= PASSAGE TO READ =

-----

Monika Ogrodowczyk- Bobik1, Tomasz Miś1, Klaudyna Borucka1, Dariusz Kajdaniuk12, Agata Urbanek1, Szymon Janyga1, Franciszek Mazur1, Halina Borgiel-Marek3, Anatol Wodołażski4, Bogdan Marek12
Pubmed: 37155304
Endokrynol Pol 2023;74(2):217-218.

Abstract

Not required for Clinical Vignette.

Clinical vignette

Endokrynologia Polska

DOI: 10.5603/EP.a2023.0022

ISSN 0423–104X, e-ISSN 2299–8306

Volume/Tom 74; Number/Numer 2/2023

Submitted: 30.12.2021

Accepted: 05.01.2023

Early publication date: 27.04.2023

Multiple bone fractures caused by severe hypophosphatemia in the course of the mandible tumour

Monika Ogrodowczyk-Bobik1Tomasz Miś1Klaudyna Borucka1Dariusz Kajdaniuk12Agata Urbanek1Szymon Janyga1Franciszek Mazur1Halina Borgiel-Marek3Anatol Wodołażski4Bogdan Marek12
1Department of Endocrinology and Metabolic Diseases, Regional Specialist Hospital No. 3, Rybnik, Poland
2Department of Pathophysiology, Chair of Pathophysiology and Endocrinology, Faculty of Medical Sciences in Zabrze, Medical University of Silesia, Katowice, Poland
3Department of Craniomaxillofacial Surgery, Faculty of Medical Sciences in Zabrze, Medical University of Silesia, Katowice, Poland
4Department of Pathomorphology, University Clinical Centre n. prof. K. Gibinski, Medical University of Silesia, Katowice, Poland

Monika Ogrodowczyk-Bobik, Department of Endocrinology and Metabolic Diseases, Regional Specialist Hospital No. 3, Rybnik, Poland; e-mail: monikaobobik@gmail.com

This article is available in open access under Creative Common Attribution-Non-Commercial-No Derivatives 4.0 International (CC BY-NC-ND 4.0) license, allowing to download articles and share them with others as long as they credit the authors and the publisher, but without permission to change them in any way or use them commercially

Key words: TIO; tumour-induced osteomalacia; FGF-23; phosphatonin-1; hypophosphataemia

A 37-year-old woman was admitted to the Endocrinology Department for the diagnosis of multiple fractures of the bones of the upper and lower limbs, pelvis, and thorax. The patient reported 2 years of musculoskeletal pain, muscle weakness, and chronic fatigue. She was treated for arterial hypertension, autoimmune thyroid disease, and psoriatic arthritis (she was waiting to start biological therapy). On admission to the endocrinology department, the following deviations from the normal state were noted in a physical examination: musculoskeletal pain, sallow complexion, dull hair, and forced body position. Technetium 99m methylene diphosphonate (99mTc-MDP) bone scintigraphy performed one month before hospitalization described increased accumulation of radioactive tracer in the bones of the pelvis, midfoot, ribs, and upper and lower limbs, corresponding to the coexistence of inflammatory changes and past fractures, with ambiguous image of the left femoral neck. Basic laboratory tests showed severe hypophosphataemia phosphorus (P): 0.61 mmol/L (n. 0.74–1.52), hyperphosphaturia 41 mmol/24 h (n. 11–32), slightly elevated parathyroid hormone level 82.7 pg/mL (n. 10–68.2) accompanied by a significantly reduced concentration of 1,25 (OH)2 D3: 6.3 pg/mL (25–86.5). There were no abnormalities in calcium level: 2.2 mmol/L (n. 2.1–2.55), ionized calcium level (Ca2+): 1.18 mmol/L (n. 0.98–1.3), or 25OHD3 level: 56.6 ng/mL (n. 30–60). Also, the values of basic tumour markers such as carcinoembryonic antigen (CEA), cancer antigen 19-9 (Ca 19-9), cancer antigen 125 (Ca-125), and chromogranin A were normal.

-----

= DATASET =

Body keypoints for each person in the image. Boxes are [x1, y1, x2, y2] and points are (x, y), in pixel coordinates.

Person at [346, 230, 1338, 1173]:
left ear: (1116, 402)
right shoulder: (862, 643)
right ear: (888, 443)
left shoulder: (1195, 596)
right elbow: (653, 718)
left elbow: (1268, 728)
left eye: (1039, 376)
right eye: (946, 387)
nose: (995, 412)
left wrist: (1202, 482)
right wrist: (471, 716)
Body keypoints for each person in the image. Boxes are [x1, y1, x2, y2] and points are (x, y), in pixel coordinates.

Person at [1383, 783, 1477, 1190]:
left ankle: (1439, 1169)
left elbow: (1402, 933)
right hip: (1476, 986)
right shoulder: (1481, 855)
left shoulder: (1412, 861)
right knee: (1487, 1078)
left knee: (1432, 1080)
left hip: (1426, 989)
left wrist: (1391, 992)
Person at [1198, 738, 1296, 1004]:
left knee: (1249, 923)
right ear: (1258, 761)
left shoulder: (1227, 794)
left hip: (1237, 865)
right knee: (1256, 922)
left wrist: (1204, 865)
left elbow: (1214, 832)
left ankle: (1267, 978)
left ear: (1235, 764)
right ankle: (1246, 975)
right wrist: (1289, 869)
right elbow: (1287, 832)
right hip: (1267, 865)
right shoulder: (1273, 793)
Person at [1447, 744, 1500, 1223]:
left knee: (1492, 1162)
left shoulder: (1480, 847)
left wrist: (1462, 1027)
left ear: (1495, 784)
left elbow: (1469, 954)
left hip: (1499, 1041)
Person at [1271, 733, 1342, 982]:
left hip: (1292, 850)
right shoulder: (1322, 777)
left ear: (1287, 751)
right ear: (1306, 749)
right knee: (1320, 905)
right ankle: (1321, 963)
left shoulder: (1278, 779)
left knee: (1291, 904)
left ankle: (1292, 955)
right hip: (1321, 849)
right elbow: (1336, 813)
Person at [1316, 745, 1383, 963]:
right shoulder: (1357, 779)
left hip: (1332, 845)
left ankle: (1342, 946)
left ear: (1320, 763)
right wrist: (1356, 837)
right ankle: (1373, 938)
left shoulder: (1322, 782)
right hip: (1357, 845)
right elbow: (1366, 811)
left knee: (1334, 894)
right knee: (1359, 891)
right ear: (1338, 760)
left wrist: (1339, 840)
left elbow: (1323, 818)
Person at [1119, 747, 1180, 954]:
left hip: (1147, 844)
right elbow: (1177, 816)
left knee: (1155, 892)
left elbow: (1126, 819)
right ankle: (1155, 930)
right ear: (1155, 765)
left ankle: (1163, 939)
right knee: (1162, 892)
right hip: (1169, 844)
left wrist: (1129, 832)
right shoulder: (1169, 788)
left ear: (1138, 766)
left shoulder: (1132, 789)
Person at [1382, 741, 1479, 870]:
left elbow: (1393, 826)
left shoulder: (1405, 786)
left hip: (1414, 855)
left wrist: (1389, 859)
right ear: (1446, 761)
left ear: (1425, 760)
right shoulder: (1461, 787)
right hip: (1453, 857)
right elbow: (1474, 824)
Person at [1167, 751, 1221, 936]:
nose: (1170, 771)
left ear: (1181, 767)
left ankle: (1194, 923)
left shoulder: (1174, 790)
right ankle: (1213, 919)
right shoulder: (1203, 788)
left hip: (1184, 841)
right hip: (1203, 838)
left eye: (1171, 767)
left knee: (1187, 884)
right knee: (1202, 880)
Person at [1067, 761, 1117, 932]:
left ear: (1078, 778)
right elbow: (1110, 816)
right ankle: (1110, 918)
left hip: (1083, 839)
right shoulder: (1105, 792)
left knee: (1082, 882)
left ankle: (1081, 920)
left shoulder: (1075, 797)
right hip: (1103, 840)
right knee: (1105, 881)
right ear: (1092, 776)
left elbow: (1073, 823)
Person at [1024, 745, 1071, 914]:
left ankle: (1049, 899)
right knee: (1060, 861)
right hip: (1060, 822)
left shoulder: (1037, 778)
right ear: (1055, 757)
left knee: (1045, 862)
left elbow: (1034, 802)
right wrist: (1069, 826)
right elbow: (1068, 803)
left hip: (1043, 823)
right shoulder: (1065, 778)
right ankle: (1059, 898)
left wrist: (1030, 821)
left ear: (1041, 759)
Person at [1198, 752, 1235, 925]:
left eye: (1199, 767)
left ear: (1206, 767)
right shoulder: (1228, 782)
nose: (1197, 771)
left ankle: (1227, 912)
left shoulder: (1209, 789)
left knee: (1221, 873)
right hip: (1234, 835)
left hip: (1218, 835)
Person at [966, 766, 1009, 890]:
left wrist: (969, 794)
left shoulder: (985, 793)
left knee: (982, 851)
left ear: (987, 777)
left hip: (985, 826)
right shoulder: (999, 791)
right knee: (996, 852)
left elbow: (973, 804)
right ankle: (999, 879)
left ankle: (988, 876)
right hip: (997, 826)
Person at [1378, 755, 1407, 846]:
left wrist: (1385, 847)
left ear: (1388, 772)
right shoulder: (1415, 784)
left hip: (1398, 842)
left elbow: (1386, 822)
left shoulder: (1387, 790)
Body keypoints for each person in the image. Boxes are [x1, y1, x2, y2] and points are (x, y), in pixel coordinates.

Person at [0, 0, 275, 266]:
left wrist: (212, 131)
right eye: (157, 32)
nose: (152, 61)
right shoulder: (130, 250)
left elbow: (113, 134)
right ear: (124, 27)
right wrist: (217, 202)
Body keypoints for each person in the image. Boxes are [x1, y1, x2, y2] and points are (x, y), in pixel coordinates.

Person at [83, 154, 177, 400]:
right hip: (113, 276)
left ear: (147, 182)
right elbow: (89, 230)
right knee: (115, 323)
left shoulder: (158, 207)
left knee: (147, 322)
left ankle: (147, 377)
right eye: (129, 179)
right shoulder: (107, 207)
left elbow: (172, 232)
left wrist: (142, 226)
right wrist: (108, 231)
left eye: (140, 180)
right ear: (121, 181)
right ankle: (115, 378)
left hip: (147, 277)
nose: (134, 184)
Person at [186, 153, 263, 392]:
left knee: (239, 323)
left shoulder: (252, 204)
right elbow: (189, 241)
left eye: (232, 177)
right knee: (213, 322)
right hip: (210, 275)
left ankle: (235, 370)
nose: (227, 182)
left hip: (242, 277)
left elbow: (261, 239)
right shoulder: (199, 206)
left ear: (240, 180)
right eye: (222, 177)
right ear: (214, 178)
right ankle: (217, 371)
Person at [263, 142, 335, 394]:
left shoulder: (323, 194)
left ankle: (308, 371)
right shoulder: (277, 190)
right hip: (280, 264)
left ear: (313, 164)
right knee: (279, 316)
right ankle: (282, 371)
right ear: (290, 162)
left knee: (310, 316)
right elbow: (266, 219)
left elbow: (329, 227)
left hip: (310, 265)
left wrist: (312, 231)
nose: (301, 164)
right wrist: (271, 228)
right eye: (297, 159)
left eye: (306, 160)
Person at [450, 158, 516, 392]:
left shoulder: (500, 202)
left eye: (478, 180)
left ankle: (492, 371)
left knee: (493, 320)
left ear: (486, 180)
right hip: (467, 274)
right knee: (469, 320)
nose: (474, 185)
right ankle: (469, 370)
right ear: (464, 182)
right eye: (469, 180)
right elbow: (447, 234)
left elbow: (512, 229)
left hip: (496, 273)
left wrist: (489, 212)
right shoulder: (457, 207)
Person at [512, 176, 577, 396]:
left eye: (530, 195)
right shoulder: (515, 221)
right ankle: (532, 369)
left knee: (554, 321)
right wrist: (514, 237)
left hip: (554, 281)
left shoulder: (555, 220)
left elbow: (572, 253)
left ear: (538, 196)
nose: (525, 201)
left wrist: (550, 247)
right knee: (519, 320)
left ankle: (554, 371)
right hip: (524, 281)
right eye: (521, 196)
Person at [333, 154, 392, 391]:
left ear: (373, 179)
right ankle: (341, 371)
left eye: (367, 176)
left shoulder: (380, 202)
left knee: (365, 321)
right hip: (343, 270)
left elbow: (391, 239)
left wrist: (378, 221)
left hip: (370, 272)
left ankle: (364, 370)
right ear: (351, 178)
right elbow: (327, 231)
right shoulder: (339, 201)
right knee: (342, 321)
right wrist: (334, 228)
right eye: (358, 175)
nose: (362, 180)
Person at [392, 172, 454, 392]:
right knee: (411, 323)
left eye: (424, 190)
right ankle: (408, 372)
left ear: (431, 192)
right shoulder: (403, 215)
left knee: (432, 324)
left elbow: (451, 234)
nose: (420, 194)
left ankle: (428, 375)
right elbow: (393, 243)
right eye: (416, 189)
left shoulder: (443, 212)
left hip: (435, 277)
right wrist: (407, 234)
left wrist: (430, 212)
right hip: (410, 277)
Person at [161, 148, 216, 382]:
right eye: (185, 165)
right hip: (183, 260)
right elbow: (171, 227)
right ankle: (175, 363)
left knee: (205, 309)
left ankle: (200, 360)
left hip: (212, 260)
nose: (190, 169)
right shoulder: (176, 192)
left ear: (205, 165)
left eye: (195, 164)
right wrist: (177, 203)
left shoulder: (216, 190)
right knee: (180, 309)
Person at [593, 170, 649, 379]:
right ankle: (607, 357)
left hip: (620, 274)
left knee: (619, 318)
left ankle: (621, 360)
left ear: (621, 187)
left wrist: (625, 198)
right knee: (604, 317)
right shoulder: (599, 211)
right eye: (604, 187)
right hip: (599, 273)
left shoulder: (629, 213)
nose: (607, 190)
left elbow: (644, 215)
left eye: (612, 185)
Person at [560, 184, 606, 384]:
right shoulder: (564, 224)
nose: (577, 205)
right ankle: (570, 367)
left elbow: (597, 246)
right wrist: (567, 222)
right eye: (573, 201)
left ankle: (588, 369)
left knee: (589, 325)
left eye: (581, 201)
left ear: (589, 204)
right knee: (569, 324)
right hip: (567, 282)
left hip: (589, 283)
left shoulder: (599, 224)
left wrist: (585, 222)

-----

= ABOUT THIS TASK =
Copy from the bone fracture case report above everything from "Monika Ogrodowczyk- Bobik1, Tomasz" down to "Endokrynol Pol 2023;74(2):217-218.".

= YOUR RESPONSE =
Monika Ogrodowczyk- Bobik1, Tomasz Miś1, Klaudyna Borucka1, Dariusz Kajdaniuk12, Agata Urbanek1, Szymon Janyga1, Franciszek Mazur1, Halina Borgiel-Marek3, Anatol Wodołażski4, Bogdan Marek12
Pubmed: 37155304
Endokrynol Pol 2023;74(2):217-218.